The same was true of recommendations to get their blood tested for blood sugar levels. Either the physician didn’t order the test, the patient didn’t have it done, or the physicians didn’t get the lab results. In many cases, the physician told Oxford he or she didn’t get the lab tests and didn’t know the blood sugar was not in control.
When the health plan called its high-risk diabetic members, many of them said they knew they should see an endocrinologist but just hadn’t gotten around to it or that transportation problems or other social issues interfered with the visit.
“Part of it is that people don’t understand the serious nature of not controlling blood sugar,” Muney points out.
“There are a lot of reasons for patient noncompliance or physician noncompliance. In many cases, it may look like the physician isn’t following guidelines when in actuality, the patient isn’t compliant,” he adds.
The plan set out to educate both the primary care physicians and the members about the importance of specialist care for diabetics.
“We wanted to determine what incentives we could give the member to see a specialist and if we were going to go out of our way to get members to be compliant, what specialists were the right people to treat our patients,” Muney says.
The health plan sent letters to all of the endocrinologists with whom they had contracts and followed up with a telephone call.
The plan offered to pay for the endocrinologist to become certified by the National Committee on Quality Assurance for diabetes care.

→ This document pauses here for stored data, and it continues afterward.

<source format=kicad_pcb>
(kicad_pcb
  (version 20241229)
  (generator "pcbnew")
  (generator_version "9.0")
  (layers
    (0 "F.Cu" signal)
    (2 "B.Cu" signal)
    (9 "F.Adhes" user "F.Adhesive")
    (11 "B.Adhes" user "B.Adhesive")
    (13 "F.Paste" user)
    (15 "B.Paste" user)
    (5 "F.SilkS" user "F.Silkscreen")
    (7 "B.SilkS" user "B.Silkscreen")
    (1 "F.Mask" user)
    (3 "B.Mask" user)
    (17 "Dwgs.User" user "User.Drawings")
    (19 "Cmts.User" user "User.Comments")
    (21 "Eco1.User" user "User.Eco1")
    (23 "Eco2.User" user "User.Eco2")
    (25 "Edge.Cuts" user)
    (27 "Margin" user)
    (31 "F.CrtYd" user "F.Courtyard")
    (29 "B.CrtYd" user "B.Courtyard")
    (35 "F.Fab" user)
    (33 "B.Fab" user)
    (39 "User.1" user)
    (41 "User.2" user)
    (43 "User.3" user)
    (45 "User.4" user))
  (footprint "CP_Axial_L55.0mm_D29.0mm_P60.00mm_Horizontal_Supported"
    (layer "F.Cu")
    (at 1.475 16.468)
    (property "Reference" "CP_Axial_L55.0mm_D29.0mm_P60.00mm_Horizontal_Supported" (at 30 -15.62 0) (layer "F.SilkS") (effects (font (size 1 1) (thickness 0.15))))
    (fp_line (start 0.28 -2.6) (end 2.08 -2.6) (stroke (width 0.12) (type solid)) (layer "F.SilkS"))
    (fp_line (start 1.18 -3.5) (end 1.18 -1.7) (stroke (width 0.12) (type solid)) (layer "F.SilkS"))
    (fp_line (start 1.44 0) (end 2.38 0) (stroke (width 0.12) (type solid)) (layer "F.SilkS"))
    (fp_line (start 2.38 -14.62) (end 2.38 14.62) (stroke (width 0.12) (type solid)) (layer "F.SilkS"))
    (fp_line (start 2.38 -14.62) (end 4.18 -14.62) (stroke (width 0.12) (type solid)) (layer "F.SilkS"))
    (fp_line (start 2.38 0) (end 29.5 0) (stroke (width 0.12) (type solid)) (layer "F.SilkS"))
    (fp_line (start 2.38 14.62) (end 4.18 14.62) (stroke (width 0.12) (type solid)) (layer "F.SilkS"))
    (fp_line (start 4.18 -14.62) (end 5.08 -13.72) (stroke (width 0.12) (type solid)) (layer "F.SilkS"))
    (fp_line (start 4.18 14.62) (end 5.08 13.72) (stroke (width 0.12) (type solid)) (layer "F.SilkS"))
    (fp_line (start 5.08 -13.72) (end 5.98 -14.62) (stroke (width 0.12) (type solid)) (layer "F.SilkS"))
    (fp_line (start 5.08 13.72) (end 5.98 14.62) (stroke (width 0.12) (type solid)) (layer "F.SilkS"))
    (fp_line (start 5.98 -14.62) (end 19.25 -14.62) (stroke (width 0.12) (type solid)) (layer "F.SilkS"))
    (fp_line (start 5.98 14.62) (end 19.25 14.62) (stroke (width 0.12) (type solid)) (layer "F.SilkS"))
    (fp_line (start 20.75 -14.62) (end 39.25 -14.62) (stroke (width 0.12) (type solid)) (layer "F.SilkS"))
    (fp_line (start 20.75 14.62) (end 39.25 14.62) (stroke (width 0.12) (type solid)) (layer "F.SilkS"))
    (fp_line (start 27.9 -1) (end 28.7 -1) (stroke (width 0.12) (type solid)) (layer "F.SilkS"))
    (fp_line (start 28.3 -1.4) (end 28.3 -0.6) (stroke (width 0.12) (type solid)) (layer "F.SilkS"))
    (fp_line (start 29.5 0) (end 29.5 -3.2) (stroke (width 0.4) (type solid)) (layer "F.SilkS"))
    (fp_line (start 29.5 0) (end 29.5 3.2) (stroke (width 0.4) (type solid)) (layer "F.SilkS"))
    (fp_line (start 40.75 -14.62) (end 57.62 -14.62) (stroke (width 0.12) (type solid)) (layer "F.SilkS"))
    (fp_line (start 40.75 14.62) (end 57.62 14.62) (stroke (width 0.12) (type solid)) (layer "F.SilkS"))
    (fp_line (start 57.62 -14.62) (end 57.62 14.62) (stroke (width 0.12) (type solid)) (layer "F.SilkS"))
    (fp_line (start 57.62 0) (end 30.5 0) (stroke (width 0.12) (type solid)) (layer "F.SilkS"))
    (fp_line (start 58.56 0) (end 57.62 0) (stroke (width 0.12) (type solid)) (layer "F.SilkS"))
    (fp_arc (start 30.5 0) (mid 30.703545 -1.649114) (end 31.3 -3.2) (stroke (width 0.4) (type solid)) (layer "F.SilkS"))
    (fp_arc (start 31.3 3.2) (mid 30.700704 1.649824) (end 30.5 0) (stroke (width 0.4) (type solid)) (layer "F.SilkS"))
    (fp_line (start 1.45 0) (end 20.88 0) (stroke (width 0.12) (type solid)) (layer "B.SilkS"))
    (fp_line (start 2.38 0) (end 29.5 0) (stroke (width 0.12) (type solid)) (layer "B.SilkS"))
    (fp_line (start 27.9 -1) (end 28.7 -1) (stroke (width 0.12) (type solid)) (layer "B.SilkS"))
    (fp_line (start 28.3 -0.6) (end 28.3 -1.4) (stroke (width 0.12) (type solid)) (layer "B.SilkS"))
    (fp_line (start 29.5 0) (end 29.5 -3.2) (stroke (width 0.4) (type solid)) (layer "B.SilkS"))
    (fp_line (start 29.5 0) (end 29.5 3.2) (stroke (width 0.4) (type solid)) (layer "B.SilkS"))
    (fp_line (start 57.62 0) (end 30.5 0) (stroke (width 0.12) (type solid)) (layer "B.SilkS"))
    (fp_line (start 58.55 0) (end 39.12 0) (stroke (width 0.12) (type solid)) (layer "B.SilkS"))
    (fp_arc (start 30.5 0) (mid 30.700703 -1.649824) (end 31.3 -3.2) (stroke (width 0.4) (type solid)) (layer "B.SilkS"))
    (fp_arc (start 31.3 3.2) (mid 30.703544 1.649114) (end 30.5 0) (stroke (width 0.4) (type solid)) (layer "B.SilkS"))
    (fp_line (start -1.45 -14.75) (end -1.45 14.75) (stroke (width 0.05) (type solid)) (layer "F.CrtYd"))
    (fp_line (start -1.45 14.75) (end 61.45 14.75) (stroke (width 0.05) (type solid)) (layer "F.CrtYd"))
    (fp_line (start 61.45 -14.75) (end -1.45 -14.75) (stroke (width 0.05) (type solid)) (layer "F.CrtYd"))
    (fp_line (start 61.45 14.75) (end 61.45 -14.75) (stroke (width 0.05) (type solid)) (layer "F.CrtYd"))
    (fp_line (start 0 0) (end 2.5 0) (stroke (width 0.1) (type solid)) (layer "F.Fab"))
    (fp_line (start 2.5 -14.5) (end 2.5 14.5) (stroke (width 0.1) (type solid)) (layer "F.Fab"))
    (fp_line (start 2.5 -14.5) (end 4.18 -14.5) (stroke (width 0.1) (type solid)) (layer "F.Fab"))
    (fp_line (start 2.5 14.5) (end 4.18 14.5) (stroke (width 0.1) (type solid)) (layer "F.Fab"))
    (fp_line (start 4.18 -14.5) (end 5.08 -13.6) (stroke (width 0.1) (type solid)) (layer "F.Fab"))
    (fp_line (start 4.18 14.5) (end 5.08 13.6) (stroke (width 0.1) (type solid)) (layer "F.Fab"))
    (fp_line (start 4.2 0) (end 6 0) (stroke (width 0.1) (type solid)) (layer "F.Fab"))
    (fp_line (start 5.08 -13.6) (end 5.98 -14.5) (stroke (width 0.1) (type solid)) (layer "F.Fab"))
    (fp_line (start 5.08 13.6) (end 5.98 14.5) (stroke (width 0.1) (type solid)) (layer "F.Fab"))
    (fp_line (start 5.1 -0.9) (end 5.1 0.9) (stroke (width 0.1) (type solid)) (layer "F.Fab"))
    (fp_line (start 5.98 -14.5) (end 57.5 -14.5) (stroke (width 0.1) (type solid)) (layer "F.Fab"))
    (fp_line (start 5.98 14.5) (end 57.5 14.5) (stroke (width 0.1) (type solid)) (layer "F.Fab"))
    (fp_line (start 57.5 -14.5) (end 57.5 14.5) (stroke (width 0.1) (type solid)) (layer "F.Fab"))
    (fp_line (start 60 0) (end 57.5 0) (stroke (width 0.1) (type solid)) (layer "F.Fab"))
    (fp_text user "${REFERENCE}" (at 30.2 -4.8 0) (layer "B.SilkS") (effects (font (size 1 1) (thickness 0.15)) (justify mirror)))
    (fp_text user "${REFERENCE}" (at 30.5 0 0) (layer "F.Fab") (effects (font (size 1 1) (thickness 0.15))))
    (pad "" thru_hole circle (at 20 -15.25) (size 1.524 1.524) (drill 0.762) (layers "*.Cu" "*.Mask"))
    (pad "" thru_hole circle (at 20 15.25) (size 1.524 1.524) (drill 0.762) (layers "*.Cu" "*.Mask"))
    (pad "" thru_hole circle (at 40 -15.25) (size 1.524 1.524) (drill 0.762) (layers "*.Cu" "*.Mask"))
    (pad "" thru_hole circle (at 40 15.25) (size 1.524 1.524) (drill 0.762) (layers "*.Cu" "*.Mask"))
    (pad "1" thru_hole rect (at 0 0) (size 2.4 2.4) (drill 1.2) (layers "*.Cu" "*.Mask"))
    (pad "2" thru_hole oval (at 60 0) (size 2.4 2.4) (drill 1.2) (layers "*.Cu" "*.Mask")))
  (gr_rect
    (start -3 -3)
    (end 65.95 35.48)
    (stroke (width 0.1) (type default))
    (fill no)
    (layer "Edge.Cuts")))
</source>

Once the physicians were certified, the health plan agreed to give them extra compensation for caring for the most severely ill diabetics. “Having these specialists care for our sickest diabetic members was such an important part of this initiative that we believe paying for the certification and providing additional fees is appropriate,” he adds.

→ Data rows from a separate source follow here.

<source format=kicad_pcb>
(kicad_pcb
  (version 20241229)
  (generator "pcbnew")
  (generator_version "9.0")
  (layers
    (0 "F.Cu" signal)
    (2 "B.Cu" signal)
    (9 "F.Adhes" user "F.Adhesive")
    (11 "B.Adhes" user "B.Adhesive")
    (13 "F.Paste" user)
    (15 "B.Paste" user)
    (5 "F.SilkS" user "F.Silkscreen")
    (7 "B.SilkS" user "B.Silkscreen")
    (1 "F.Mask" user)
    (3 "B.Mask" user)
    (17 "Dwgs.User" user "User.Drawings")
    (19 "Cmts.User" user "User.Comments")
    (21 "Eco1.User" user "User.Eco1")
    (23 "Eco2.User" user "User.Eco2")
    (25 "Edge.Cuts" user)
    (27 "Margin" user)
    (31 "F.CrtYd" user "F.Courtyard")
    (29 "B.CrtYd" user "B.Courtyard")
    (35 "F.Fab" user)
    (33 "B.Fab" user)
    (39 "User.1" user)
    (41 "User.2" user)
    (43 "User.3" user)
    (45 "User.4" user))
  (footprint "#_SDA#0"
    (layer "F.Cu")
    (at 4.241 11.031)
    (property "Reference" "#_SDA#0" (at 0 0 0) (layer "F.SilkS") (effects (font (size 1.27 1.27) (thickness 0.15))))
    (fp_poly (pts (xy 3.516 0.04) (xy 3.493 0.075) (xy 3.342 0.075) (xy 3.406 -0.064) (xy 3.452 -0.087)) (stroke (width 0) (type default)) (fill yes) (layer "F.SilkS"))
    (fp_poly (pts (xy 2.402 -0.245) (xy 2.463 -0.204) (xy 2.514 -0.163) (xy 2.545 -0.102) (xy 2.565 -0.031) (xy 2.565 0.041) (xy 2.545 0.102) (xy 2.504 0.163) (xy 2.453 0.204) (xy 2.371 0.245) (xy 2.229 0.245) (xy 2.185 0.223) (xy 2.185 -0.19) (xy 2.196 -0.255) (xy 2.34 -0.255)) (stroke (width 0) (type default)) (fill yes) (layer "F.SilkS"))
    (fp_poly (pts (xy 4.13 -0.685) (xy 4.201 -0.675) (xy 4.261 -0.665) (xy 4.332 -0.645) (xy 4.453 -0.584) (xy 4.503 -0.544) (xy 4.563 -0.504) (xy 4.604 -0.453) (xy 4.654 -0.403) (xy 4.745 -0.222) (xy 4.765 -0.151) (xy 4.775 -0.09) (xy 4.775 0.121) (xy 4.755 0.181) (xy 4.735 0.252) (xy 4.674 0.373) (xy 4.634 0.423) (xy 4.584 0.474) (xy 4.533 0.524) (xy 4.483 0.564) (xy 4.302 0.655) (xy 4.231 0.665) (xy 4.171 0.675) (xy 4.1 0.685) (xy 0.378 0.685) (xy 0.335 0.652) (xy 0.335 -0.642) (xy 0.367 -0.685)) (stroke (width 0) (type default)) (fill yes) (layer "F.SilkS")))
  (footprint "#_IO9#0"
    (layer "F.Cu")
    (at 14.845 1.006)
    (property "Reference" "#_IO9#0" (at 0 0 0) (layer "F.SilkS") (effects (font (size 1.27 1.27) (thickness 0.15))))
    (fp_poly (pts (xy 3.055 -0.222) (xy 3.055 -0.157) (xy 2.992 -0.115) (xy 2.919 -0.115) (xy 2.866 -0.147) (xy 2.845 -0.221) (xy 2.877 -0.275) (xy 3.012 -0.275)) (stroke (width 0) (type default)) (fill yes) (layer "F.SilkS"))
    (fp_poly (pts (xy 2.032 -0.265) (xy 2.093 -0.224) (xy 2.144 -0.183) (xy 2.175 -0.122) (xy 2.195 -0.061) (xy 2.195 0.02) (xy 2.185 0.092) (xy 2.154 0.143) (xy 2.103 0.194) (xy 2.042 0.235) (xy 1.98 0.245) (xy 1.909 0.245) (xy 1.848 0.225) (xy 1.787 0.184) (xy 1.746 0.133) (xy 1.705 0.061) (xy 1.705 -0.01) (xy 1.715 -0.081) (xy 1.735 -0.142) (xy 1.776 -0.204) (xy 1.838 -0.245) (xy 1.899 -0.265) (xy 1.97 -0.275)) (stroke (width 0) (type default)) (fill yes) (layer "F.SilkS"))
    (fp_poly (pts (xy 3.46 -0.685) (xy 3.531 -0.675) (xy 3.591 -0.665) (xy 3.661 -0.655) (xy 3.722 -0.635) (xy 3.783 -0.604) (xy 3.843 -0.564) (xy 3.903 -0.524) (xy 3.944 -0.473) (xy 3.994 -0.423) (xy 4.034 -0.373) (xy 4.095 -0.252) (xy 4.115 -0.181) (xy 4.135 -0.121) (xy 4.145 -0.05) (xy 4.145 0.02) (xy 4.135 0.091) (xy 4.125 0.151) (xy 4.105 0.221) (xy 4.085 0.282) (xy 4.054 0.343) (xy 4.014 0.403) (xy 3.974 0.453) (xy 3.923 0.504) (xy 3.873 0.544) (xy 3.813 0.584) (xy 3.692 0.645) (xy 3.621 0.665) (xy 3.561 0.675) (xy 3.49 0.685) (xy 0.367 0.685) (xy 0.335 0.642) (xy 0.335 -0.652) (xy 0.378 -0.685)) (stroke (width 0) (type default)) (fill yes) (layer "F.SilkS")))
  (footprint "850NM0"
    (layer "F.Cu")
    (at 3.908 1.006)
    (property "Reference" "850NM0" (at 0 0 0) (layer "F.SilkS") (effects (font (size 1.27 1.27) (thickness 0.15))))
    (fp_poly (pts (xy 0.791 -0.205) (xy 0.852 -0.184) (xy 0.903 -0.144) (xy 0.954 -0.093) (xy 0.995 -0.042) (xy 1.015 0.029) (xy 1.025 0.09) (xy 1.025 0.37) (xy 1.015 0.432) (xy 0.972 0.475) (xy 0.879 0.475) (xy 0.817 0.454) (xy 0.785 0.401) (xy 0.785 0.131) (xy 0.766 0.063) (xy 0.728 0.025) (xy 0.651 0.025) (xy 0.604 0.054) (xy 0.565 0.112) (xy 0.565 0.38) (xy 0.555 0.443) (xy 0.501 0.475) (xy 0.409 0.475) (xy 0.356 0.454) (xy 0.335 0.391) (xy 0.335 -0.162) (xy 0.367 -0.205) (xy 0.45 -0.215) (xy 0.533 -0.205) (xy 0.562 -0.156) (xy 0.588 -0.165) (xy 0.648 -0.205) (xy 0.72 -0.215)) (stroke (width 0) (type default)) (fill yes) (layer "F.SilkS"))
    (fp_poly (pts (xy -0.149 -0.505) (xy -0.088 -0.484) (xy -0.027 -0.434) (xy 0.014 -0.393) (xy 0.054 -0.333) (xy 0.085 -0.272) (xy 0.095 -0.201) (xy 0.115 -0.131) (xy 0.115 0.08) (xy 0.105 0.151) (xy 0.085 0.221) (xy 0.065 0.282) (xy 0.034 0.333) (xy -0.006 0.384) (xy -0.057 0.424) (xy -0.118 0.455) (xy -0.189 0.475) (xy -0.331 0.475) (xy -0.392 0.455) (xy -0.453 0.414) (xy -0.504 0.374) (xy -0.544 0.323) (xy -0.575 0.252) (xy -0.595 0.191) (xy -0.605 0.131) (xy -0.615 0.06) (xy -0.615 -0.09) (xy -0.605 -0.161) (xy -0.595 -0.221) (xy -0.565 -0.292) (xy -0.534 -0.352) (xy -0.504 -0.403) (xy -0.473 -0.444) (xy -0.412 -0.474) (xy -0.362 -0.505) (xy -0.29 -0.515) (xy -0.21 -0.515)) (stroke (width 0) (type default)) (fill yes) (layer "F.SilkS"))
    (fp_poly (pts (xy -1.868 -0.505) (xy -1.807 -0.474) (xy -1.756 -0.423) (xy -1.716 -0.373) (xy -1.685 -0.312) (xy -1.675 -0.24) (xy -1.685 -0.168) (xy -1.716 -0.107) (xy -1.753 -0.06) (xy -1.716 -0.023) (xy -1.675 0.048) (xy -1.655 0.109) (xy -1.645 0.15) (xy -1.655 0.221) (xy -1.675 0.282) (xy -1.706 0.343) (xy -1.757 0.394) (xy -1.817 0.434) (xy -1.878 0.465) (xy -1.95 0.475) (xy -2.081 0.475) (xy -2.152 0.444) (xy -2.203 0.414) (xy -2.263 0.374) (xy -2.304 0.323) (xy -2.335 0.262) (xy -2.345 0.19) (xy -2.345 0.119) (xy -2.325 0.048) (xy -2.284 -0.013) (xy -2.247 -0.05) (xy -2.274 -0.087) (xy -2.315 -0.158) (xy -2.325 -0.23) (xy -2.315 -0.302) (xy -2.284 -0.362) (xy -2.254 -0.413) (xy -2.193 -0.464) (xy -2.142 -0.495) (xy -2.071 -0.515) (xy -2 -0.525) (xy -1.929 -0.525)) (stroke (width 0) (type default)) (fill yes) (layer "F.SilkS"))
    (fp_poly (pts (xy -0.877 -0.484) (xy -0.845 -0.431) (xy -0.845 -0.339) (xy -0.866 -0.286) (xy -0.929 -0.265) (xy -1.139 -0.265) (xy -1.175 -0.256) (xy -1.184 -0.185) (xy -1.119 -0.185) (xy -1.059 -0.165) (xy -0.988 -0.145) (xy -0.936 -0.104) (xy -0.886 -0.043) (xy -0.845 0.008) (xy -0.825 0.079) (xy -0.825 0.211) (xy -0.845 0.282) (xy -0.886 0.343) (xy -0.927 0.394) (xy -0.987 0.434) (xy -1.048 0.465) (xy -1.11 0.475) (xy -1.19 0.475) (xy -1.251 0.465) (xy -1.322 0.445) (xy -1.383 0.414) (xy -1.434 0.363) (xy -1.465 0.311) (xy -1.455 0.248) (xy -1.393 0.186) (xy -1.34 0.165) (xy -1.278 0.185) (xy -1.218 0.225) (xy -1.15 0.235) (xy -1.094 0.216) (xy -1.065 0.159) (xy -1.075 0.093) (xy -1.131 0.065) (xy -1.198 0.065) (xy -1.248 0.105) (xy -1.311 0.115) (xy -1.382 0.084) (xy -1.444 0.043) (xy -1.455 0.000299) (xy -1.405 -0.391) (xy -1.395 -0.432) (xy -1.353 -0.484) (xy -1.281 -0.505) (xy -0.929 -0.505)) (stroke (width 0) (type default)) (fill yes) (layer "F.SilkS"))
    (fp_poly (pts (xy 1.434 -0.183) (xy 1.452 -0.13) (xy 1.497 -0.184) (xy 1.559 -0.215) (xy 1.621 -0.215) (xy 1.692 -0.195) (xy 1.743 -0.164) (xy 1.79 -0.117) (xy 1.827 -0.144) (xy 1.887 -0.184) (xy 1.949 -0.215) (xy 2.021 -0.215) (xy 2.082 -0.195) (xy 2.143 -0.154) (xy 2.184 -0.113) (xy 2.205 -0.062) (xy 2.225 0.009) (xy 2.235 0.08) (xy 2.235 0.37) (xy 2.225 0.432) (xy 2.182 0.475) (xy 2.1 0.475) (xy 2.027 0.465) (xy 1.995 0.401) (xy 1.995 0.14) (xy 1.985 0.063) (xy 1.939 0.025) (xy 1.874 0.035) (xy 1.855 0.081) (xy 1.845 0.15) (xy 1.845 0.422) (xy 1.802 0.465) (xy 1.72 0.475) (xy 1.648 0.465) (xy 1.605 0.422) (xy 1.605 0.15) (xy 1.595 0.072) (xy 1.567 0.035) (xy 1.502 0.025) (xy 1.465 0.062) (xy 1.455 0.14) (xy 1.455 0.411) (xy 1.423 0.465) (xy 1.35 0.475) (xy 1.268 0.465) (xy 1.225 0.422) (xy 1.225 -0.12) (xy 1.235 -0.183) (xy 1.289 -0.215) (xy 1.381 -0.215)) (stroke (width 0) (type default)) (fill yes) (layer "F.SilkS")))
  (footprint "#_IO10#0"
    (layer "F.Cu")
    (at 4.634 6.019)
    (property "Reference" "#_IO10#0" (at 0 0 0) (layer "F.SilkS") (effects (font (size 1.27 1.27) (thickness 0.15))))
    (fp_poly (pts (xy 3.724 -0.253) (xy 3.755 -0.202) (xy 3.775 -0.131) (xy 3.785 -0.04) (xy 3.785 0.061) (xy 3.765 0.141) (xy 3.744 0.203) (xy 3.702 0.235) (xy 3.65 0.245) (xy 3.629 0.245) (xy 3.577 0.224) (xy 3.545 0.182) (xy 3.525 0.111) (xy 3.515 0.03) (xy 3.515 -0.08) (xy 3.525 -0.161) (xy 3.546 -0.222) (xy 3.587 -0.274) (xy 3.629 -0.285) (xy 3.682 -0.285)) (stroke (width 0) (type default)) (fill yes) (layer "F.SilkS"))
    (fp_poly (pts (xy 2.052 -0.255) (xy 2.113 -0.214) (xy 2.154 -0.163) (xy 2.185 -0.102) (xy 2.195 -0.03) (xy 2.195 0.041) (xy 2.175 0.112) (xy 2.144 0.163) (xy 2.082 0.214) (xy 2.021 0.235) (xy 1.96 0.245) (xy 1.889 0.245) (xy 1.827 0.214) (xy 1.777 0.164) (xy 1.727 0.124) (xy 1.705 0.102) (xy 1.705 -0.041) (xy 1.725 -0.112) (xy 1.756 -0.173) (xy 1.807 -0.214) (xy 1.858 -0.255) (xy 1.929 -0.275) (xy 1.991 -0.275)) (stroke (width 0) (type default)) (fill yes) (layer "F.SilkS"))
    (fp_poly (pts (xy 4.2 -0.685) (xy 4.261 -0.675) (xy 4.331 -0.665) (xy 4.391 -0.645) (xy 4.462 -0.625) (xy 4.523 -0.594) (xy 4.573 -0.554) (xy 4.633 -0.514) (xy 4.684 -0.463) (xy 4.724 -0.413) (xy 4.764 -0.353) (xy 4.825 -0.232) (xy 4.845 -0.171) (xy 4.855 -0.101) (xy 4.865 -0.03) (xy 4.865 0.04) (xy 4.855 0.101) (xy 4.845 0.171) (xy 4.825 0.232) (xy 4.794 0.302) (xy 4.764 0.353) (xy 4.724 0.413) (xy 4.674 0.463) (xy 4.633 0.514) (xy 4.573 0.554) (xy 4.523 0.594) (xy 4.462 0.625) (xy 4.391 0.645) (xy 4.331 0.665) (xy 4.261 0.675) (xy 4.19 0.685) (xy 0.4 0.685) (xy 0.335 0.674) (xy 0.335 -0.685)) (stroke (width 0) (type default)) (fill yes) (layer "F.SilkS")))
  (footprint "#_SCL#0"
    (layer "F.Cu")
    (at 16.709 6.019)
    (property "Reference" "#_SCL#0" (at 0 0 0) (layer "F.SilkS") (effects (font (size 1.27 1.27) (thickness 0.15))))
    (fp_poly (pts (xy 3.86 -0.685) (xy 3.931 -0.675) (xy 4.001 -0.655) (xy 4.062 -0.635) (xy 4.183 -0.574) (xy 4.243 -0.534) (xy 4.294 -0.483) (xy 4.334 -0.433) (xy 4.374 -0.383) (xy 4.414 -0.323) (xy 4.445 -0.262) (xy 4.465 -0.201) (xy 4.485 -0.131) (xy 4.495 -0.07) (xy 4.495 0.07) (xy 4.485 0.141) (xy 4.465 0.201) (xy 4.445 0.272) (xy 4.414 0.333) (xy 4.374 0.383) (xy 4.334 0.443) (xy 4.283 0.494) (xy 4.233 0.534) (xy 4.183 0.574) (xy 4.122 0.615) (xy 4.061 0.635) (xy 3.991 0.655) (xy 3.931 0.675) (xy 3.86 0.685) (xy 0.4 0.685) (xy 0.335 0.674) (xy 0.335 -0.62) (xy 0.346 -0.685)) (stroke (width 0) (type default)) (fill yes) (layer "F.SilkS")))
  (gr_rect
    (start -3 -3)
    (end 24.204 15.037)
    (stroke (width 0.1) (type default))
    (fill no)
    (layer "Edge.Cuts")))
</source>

One of the keys to a successful disease management program for high-risk diabetics is helping the members make and keep an appointment with a specialist, Muney says.
Oxford began an outbound call campaign by staff at its customer service center, to persuade people to see an endocrinologist.
The callers, nonclinical staff who are supported by clinicians, tell the members that they have spoken with their primary care physician and noticed that the member hasn’t seen a specialist as recommended. They suggest a physician near the member’s home and offer to make an appointment for them.
“This is a specialized team that is educated on how to make the calls. They have resources they can call on the clinical side if there are other issues,” Muney says.
The health plan uses staff at its service center because they can call members earlier in the morning and later in the evening when working people are at home and more receptive to telephone calls.
The health plan’s social workers follow up when members have transportation issues and other problems that kept them from getting to the physician.
“These are the things that the primary care physicians don’t have the resources to do,” Muney reports.
When Oxford gets claims data showing that the member has seen an endocrinologist, it sends the member a $50 gift certificate from American Express. “We’ve had a very high success rate. In one week, the callers got 80 of these patients into appointments. We are very happy about that,” he says.
“It is a win for the primary care physician because it helps their patient get the care they did recommend in most instances. The primary care physicians have been very supportive,” he adds.
Members like the program as well, Muney says.
“The callers tell them they know it’s difficult for people to get to doctor appointments and Oxford wants to provide the gift certificate as an extra incentive. People are actually engaged around it. They are amazed that their health plan is calling and trying to get them to spend its money,” Muney says.